Documento de origem
Dino retira sigilo de 5 mil páginas do caso ‘Dark Horse’ e manda material para a PF
Decisão deste domingo amplia a publicidade da investigação sobre suspeitas de uso irregular de emendas parlamentares ligadas à produção da cinebiografia de Jair Bolsonaro e transfere à Polícia Federal celulares, computadores e documentos apreendidos.

BRASÍLIA (DF) — O ministro Flávio Dino, do Supremo Tribunal Federal (STF), determinou neste domingo (13) a retirada do sigilo de material produzido pela Polícia Civil de São Paulo em uma investigação relacionada ao financiamento do filme Dark Horse, cinebiografia do ex-presidente Jair Bolsonaro. A medida abre para consulta cerca de 5 mil páginas e amplia o alcance de uma apuração que já envolve suspeitas sobre a destinação de recursos públicos.
Foto: Victor Piemonte/STF — imagem de arquivo.
Material passa para a Polícia Federal
Além de levantar o sigilo, Dino determinou que a Secretaria de Segurança Pública de São Paulo encaminhe à Polícia Federal o material bruto extraído de celulares dos investigados, inclusive aparelhos cuja perícia ainda não tenha sido concluída. Computadores, documentos e demais itens apreendidos também deverão ficar sob custódia da PF.

Entradas do conjunto de dados:
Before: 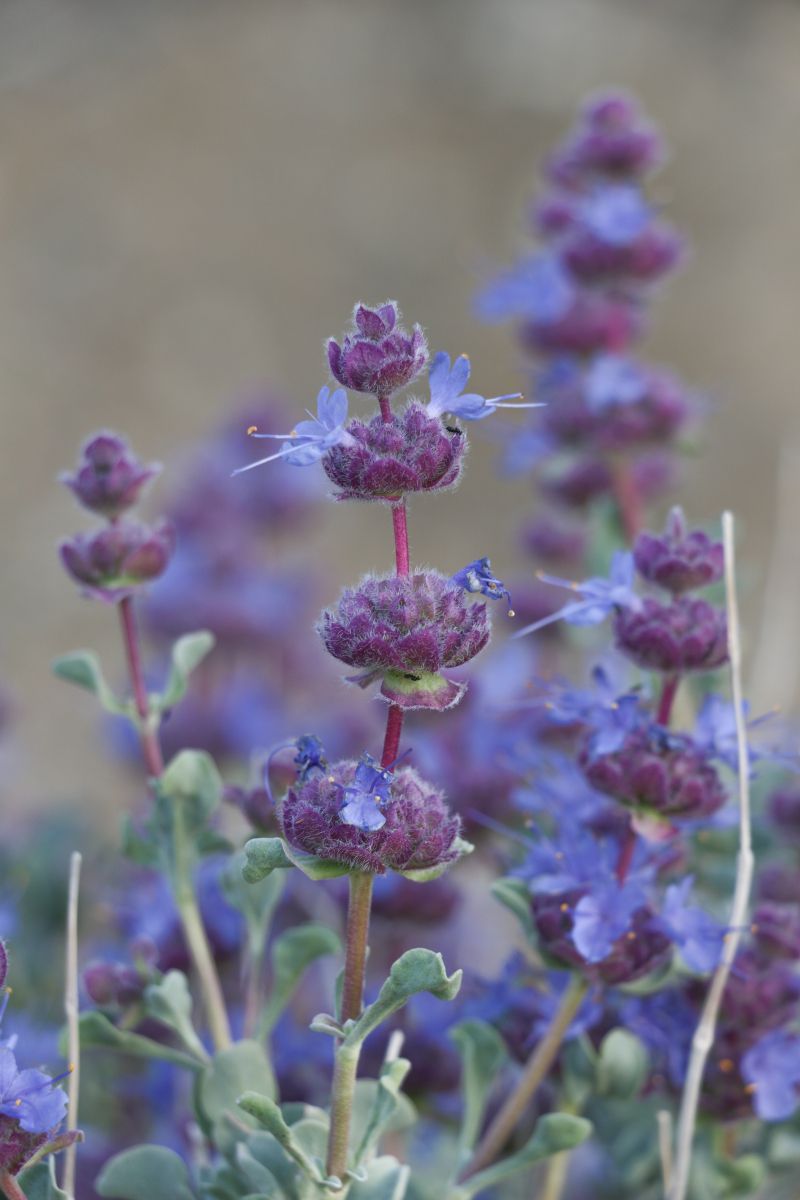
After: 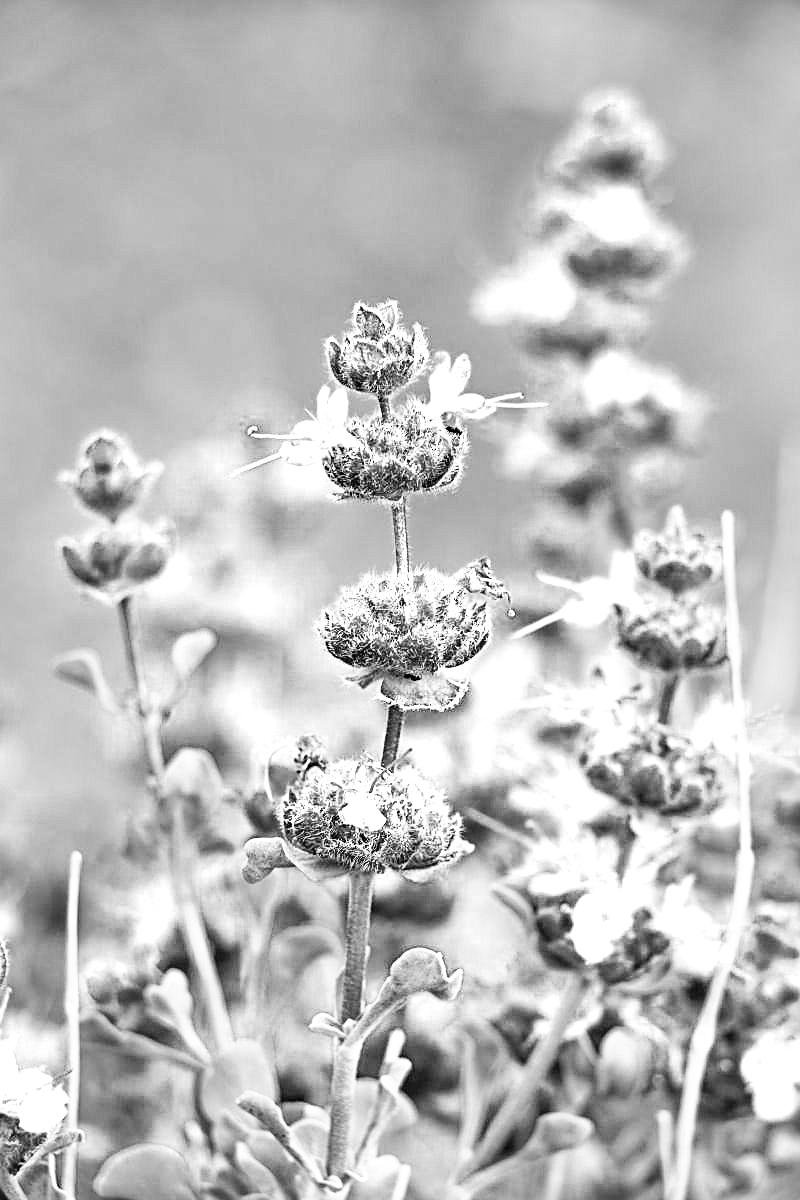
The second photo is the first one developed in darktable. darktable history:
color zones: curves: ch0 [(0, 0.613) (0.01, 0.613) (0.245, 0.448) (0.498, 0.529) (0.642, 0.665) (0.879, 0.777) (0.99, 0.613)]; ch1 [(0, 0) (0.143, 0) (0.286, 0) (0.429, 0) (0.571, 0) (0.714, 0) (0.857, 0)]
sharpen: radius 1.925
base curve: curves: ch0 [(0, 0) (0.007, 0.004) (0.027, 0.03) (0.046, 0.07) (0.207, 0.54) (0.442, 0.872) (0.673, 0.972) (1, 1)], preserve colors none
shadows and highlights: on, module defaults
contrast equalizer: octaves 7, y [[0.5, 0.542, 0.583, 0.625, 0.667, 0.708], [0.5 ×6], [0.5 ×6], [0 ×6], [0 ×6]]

Uso das informações
**A.** Diga se cada afirmação a seguir está de acordo com a notícia sobre o caso Dark Horse. Responda sim ou não e cite literalmente o trecho que decide a questão. (i) O material que teve o sigilo retirado foi produzido pela Polícia Federal. (ii) A medida abre para consulta cerca de 5 mil páginas. (iii) Só os celulares com perícia já concluída devem ser enviados à Polícia Federal.
**B.** Dê continuidade à notícia sobre o caso Dark Horse a partir do ponto em que o texto termina.

Resultados do exercício
**A.**
(i) Não: “material produzido pela Polícia Civil de São Paulo”.
(ii) Sim: “A medida abre para consulta cerca de 5 mil páginas”.
(iii) Não: “inclusive aparelhos cuja perícia ainda não tenha sido concluída”.

**B.**
A investigação paulista apura contratos e movimentações envolvendo entidades ligadas à produção do filme. Parte dos fatos passou a ser analisada no Supremo após a identificação de possíveis conexões com emendas parlamentares e com agentes detentores de foro por prerrogativa de função.
Suspeitas envolvem emendas e contratos públicos
O caso ganhou dimensão nacional após operações e decisões judiciais que passaram a examinar se verbas públicas, incluindo emendas parlamentares, foram direcionadas irregularmente a entidades relacionadas à produção audiovisual. Entre os nomes citados nas apurações está o deputado federal Mário Frias (PL-SP), que nega irregularidades.
As investigações estão em andamento e as suspeitas ainda dependem de comprovação. A abertura do material não significa condenação dos investigados, mas aumenta a transparência sobre documentos que poderão orientar novas diligências da Polícia Federal.
Nova frente em meio à crise no Supremo
A decisão ocorre em um momento de forte exposição pública do STF, que nos últimos dias passou a enfrentar sucessivas disputas internas sobre sigilo, competência e condução de investigações sensíveis. O caso Dark Horse é uma das frentes que passaram a ser acompanhadas de perto por envolver recursos públicos, personagens políticos e fatos com repercussão eleitoral.
Com a transferência dos documentos e dispositivos à PF, a tendência é que a investigação avance para cruzamentos financeiros, perícias digitais e análise da origem e do destino dos recursos sob suspeita.